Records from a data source
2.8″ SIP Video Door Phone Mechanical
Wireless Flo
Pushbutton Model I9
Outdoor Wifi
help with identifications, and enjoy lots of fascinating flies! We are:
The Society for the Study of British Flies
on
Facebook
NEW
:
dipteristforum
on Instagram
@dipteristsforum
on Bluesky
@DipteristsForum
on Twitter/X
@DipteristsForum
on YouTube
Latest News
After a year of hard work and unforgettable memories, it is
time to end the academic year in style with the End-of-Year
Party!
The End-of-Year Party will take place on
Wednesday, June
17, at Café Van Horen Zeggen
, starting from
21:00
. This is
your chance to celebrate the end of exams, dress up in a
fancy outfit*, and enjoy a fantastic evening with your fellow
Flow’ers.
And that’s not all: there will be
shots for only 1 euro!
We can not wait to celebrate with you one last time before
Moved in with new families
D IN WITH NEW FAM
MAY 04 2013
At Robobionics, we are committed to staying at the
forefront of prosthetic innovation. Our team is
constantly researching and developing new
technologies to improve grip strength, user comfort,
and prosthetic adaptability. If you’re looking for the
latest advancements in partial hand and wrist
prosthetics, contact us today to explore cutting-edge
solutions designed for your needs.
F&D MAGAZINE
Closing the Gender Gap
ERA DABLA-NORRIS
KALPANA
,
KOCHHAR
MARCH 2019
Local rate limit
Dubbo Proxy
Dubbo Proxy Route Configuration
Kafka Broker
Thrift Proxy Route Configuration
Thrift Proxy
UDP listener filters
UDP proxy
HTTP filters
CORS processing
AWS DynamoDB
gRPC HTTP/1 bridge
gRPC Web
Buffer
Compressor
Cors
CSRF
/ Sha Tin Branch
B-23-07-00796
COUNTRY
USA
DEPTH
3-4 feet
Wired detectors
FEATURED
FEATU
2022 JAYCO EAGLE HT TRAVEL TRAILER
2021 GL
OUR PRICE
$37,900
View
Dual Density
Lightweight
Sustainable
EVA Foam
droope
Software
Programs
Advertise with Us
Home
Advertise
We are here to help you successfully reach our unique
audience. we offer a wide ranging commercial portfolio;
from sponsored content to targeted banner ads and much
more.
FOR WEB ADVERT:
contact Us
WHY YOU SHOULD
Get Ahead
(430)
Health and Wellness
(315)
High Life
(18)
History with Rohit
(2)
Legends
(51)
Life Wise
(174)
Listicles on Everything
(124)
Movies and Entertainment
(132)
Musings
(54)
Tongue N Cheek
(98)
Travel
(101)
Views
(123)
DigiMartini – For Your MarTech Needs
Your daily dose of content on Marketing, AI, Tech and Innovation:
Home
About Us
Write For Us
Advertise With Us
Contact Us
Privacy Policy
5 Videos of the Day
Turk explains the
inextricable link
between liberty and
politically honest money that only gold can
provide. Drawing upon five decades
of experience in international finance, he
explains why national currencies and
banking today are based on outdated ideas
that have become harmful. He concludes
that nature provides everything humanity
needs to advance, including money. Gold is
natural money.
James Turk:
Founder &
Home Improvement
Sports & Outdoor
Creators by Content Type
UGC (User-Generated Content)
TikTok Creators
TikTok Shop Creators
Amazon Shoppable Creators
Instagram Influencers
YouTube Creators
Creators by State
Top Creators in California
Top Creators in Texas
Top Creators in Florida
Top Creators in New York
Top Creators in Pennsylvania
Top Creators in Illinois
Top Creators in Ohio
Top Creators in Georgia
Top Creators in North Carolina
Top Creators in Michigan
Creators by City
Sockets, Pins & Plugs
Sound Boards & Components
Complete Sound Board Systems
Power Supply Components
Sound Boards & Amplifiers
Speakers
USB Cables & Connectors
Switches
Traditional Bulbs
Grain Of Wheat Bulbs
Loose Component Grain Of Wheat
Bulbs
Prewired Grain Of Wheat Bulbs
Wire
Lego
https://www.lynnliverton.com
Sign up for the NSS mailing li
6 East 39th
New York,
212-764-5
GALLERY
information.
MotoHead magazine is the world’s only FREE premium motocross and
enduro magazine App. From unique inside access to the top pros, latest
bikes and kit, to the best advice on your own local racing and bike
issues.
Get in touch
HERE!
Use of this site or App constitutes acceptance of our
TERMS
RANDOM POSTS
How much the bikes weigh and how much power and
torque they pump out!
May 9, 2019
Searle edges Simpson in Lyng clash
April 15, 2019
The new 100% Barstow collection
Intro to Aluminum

= AIM OF THE TASK =
Determine how many lines in the records above have the string "Bulbs". Only the number should be returned.

= OUTPUT =
4